The publisher does not need to make any binding but just publish to the exchange.
For a single queue it is ok, but I have two publishers writing in two separate queues, should i use two exchanges? or i have to use publisher binding to the queues in the same exchange? Please give me a solution, i am not abe to choose between bindings and exhanges.
You would use one exchange and two different routing keys, one per queue.
You can use the default exchange for this:
queue.declare queue1 (or allow the server to name the queue) queue.declare queue2 ... basic.publish exchange="" routing-key="queue1"
If you want to use an explicit exchange, create one binding for each queue.
You can try this very easily in PAL, and look at the PAL examples for more help (see main page for links to the PAL examples archive)
Here are the possible reasons why your applications might lose messages:
- They could be published with routing keys that do not match any bindings. The server will drop such messages silently. If you use —debug_route, it will print a warning. If you publish the messages with the immediate option, they will be returned to the sender.
- They could be put into a queue that overflows. The server will warn when this happens.

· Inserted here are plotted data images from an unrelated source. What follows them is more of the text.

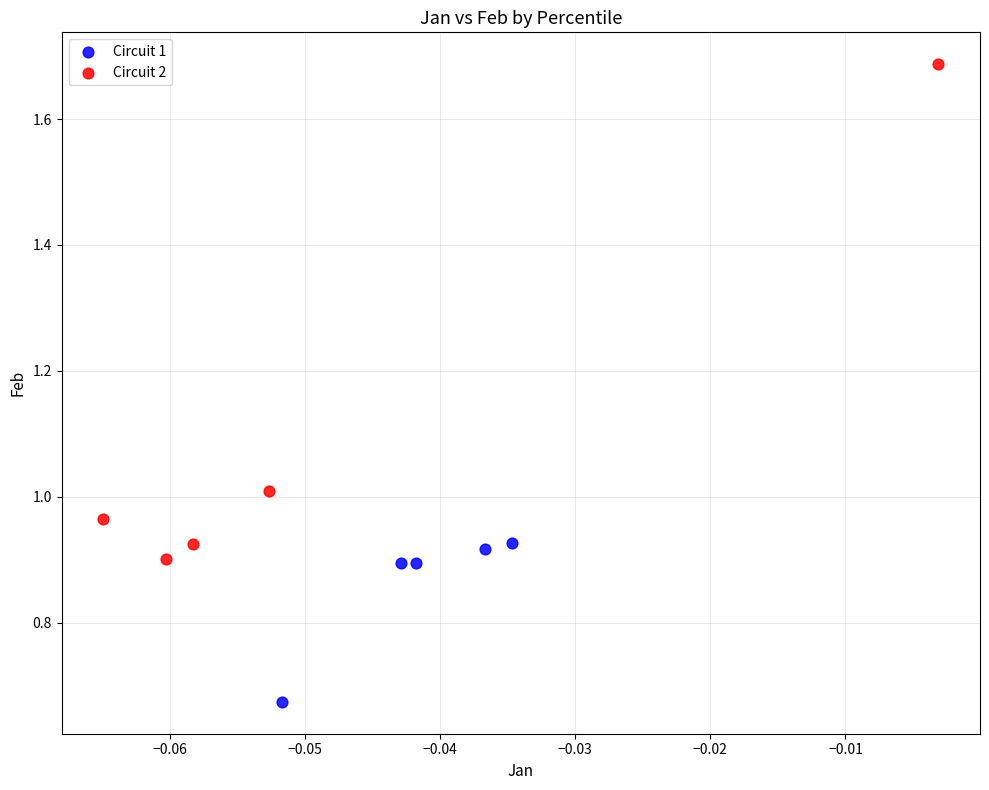

Which series contains the lowest Y value?

Circuit 1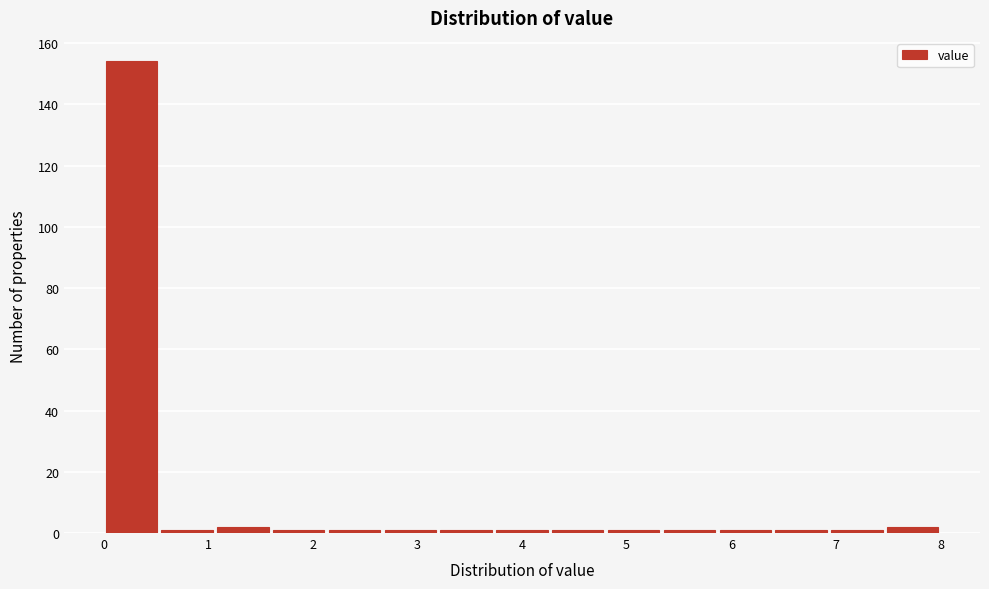

Which range on the x-axis has the tallest bar?

0.0 to 0.5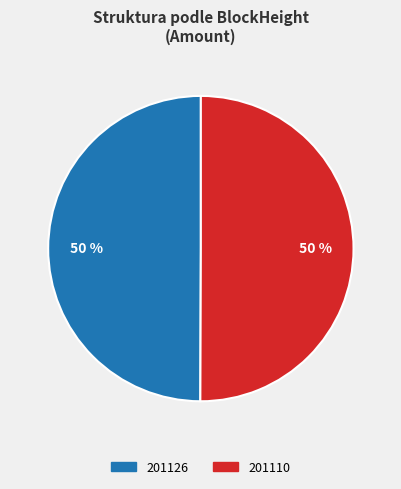

Do 201126 and 201110 together represent more than half of the pie?

Yes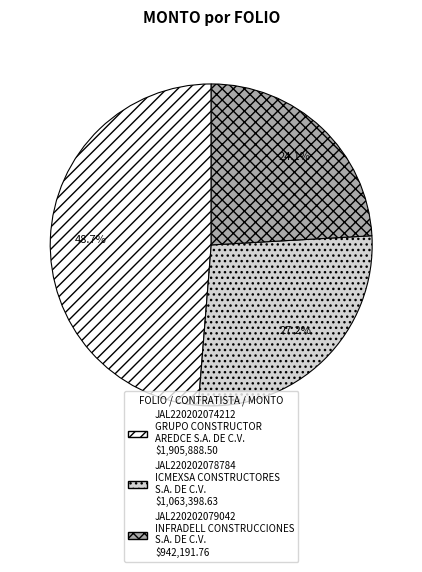

What percentage is NOT represented by JAL220202074212?

51.3%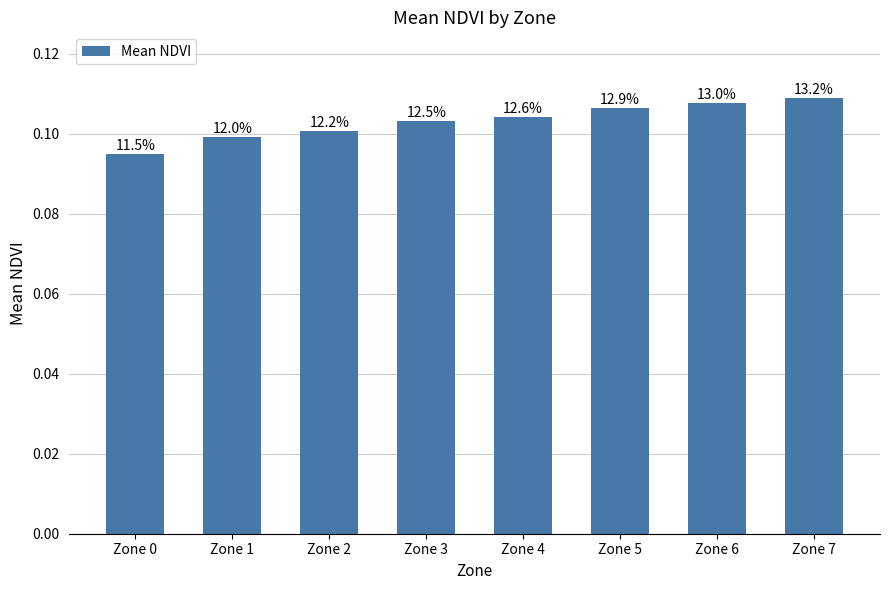

Are the bars horizontal?

No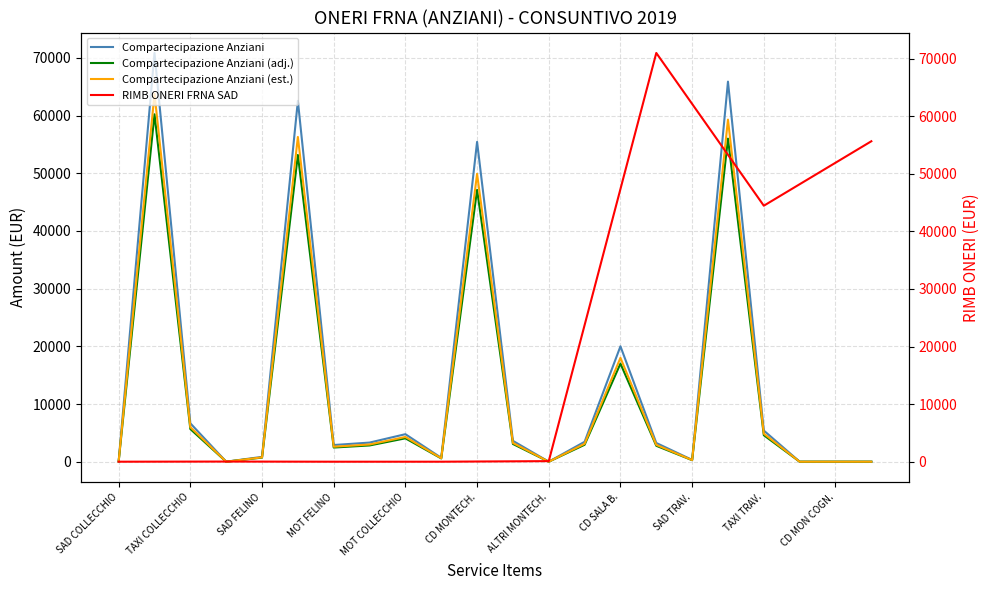

The Compartecipazione Anziani series shows 6658.5 at TAXI COLLECCHIO. True or false?

True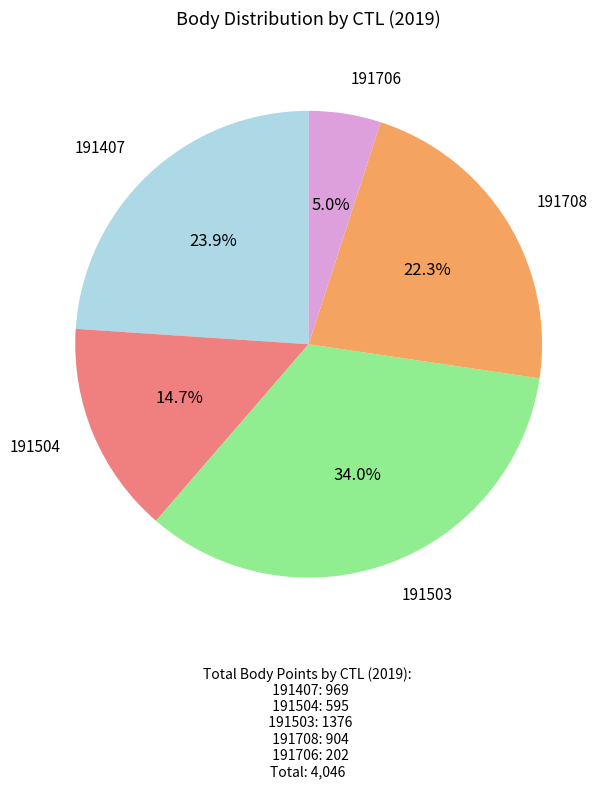

To the nearest percent, what is the average slice percentage?

20%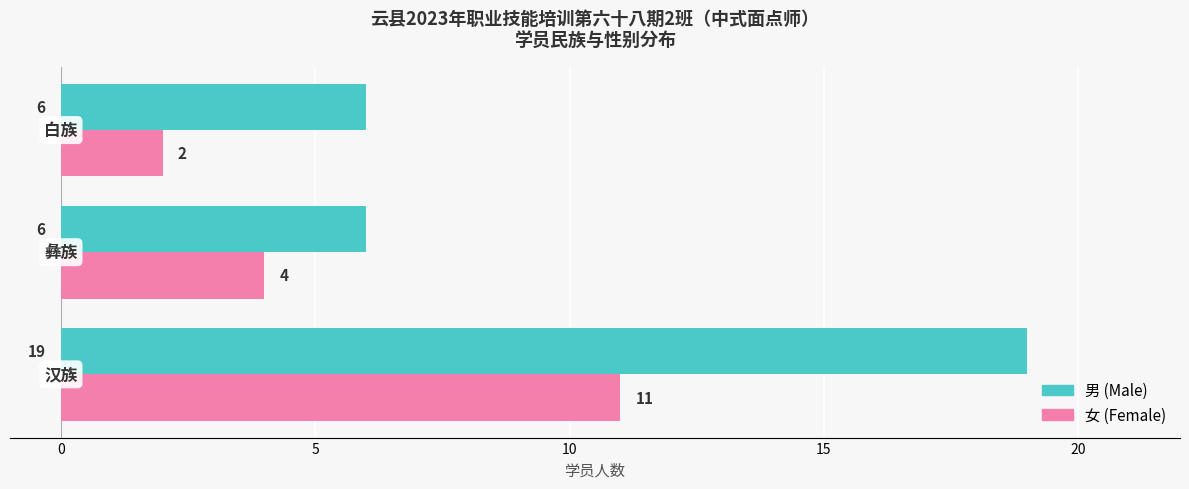

How many data points does each series have?

3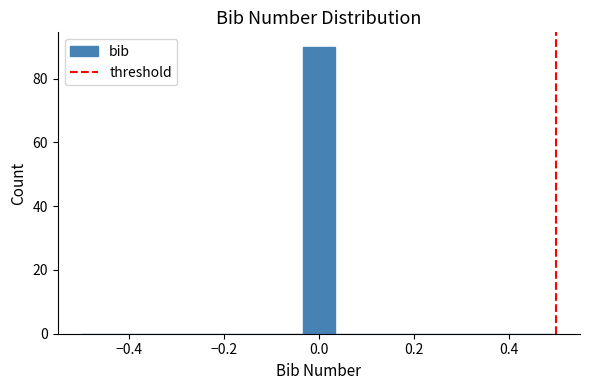

Around what value on the x-axis is the tallest bar? Give the approximate position of its centre, as read against the axis.

0.00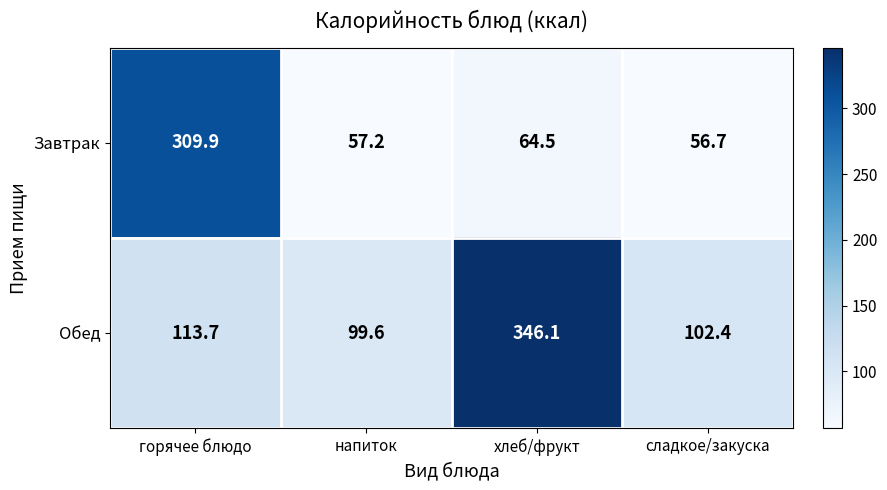

Is it true that Завтрак equals 309.9 at горячее блюдо?

True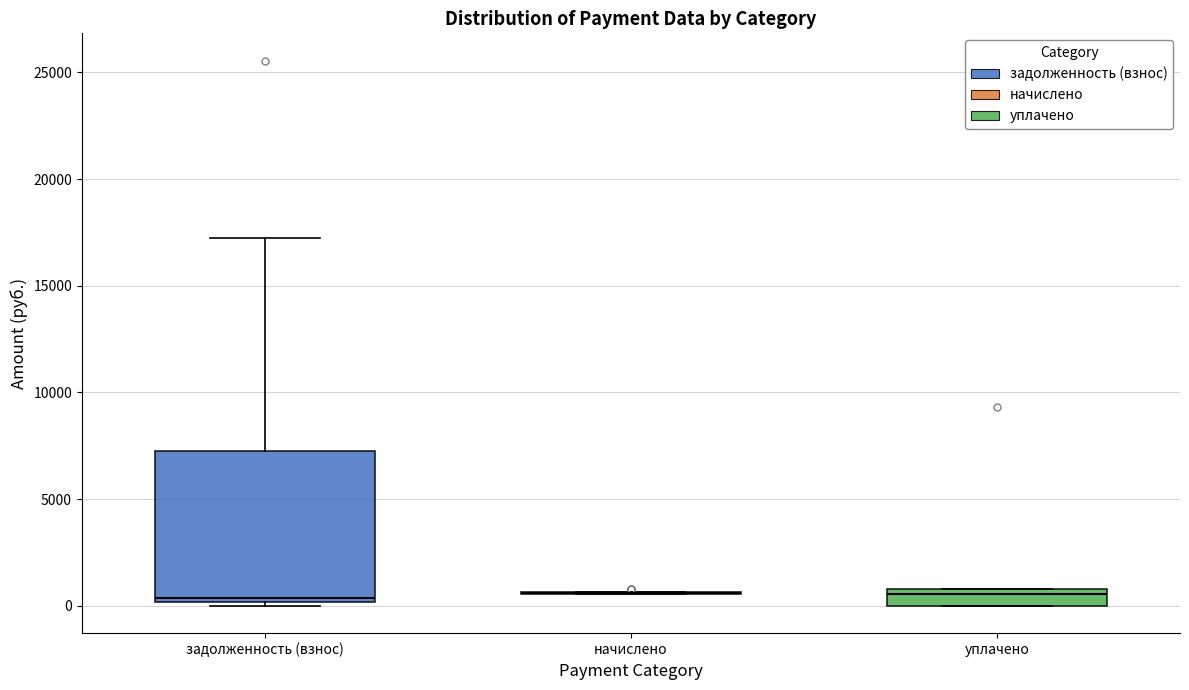

Where is the lower edge of the box for задолженность (взнос) on the y-axis? The values are not printed on the chart, so give them approximately, as read against the axis.

0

- They could be consumed by the 'wrong' application, i.e. if applications A and B both consume from the same queue then A might think that some messages are missing. In fact they went to B.
- They could be successfully delivered but lost at the client side, due to programming errors in the application.
- They could be delivered to the client but not collected in time, especially if the client crashes before it has processed waiting messages. We use acknowledgements for guarding against this kind of situation.
- They could be dropped at the client side by the WireAPI layer, if you configured that to do so (setting a 'high water' mark).
As far as I know, there is no other way messages could be lost.
Another diagnostic tool you can use is the '—dump_state 1' server option, which will report exactly how many messages were received, and sent out. If you use this option and run the test, the output will help identify what is causing your problem.